Draft Genome Sequence of Clostridium ultunense Strain Esp, a Syntrophic Acetate-Oxidizing Bacterium.

Clostridium ultunense strain Esp belongs to the functional group of syntrophic acetate-oxidizing bacteria (SAOB), which have been identified as key organisms for efficient biogas production from protein-rich materials. Genome analysis and comparative genomics might aid us to define physiological features that are essential for maintaining this particular syntrophic lifestyle.

GENOME ANNOUNCEMENT

Clostridium ultunense strain Esp was isolated from sludge of an upflow mesophilic anaerobic filter treating wastewater from a fish meal-producing factory. It is strictly anaerobic, motile, and spore forming, and the rod-shaped cells tend to form chains (1). It shares 99% 16S rRNA gene sequence identity to the type strain of C. ultunense, isolated from a mesophilic triculture by the same laboratory (2). C. ultunense was shown to grow heterotrophically on a small number of low-energy substrates, producing acetate as the only end product through the Wood-Ljungdahl pathway, and has therefore been allocated to the group of homoacetogens (1–3). However, cocultivation experiments with methanogenic archaea indicated syntrophic acetate-oxidizing (SAO) capability (1, 3, 4). It has been shown by genetic and enzymatic studies that syntrophic acetate-oxidizing bacteria (SAOB) most likely reverse the Wood-Ljungdahl pathway and oxidize acetate to hydrogen and carbon dioxide when growing in syntrophy with methanogens (3–5). Genome analysis and comparative genomics, including the recently sequenced and annotated genome of the mesophilic SAOB Tepidanaerobacter acetatoxydans strain Re1 (6), might aid us to define general features that are essential for maintaining a syntrophic lifestyle and to answer questions concerning regulation, energy conservation, and electron transfer mechanisms. This knowledge will enable us to further understand the mechanisms triggering SAO in different environments, to monitor the activities of known SAOB, and to find new isolation strategies.

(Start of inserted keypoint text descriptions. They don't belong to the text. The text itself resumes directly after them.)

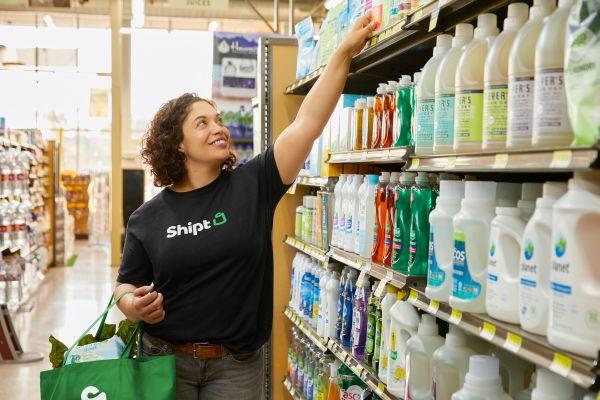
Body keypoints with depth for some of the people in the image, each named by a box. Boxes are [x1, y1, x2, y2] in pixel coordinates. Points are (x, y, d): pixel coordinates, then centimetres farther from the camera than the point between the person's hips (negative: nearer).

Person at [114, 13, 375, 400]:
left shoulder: (252, 185, -4)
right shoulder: (148, 218, -2)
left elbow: (307, 122, -11)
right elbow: (126, 286, 6)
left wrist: (343, 54, -16)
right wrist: (134, 306, -18)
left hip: (237, 366, 0)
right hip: (164, 359, 1)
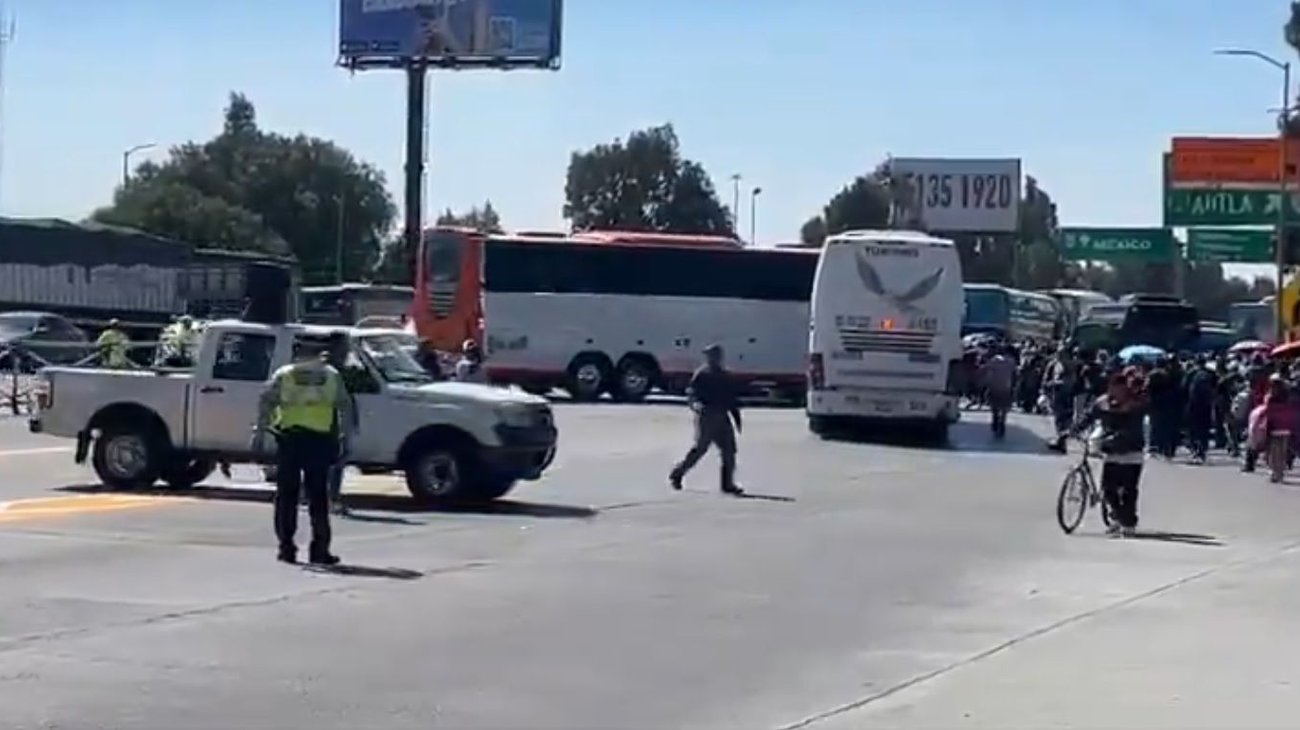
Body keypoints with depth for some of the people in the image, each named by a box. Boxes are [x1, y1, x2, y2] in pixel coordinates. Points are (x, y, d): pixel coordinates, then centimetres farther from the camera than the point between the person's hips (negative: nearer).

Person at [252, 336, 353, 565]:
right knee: (318, 495, 5)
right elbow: (345, 406, 7)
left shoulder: (283, 375, 11)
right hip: (320, 438, 0)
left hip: (289, 437, 0)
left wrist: (260, 431, -2)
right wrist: (346, 435, 10)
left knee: (287, 494, 8)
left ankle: (286, 546, 5)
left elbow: (266, 402, 0)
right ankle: (320, 548, 1)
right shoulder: (332, 375, 13)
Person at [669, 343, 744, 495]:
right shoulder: (701, 375, -5)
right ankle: (676, 474, 9)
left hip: (722, 417, 7)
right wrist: (696, 404, -32)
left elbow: (732, 399, 23)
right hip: (706, 417, -7)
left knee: (729, 450, 0)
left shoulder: (724, 376, 17)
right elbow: (691, 393, -12)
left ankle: (728, 484, 5)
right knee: (699, 448, -7)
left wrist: (737, 417, 20)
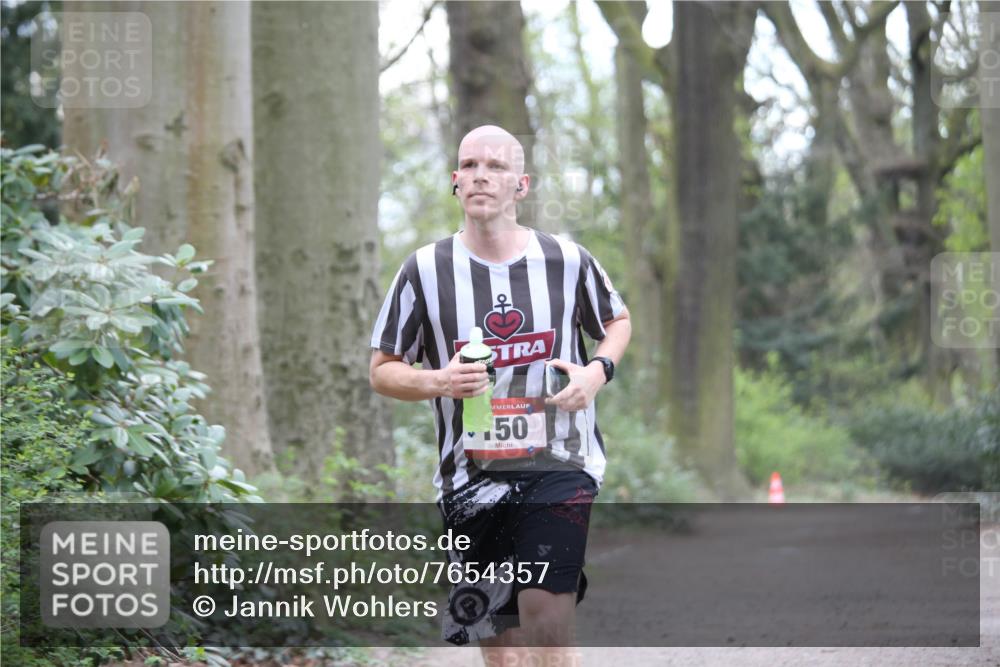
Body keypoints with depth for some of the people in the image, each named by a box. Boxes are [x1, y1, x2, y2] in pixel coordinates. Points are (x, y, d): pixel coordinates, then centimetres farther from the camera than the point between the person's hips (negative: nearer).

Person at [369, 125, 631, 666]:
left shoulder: (567, 261, 0)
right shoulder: (426, 270, -1)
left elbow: (618, 321, 20)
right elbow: (382, 371, 6)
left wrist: (597, 371, -2)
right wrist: (438, 383, -16)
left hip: (559, 465, -1)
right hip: (471, 475, 1)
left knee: (547, 621, -17)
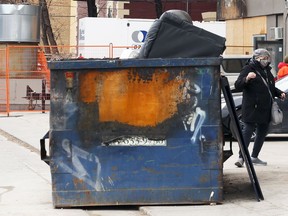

The whole-genome shotgun sequencing of C. ultunense strain Esp was performed by using the Ion Torrent PGM system, generating a total of 2,631,078 single-end reads with an average length of 206 bp. Low-quality and short reads were filtered, and the remaining 2,583,278 (98.1%) reads were assembled with Newbler 2.8 by the de novo assembly method. A total of 2,480,436 reads (96.02%) were aligned to produce 281 scaffolds with an N50 of 38,263 bp. The average length of contigs was 21.8 kb. The final approximate coverage for these contigs was about 18×. Open reading frames (ORFs) were predicted by MaGe (Microbial Genome Annotation & Analysis Platform). rRNAs were predicted by using RNAmmer (7), and tRNAs were identified with tRNAscan-SE 1.21 (8). A total of 6,446 ORFs were predicted, including 6,296 protein-coding sequences, 103 tRNAs, five copies of 5S rRNA, and one copy each of 16S rRNA and 23S rRNA. The total draft genome consists of 6,159,766 bp with a G+C content of 40.9% and possesses an average coding sequence (CDS) length of 847 bp, an average intergenic length of 144 bp, and a protein coding density of 85.2%.

Further detailed analysis, including functional annotation, comparative genomics, and metabolic pathways analysis at the genome scale, is in process and will be included in our future publication.

Nucleotide sequence accession numbers.

The draft genome sequence of Clostridium ultunense strain Esp has been deposited in the GenBank database with the accession numbers CARA01000001 to CARA01000281.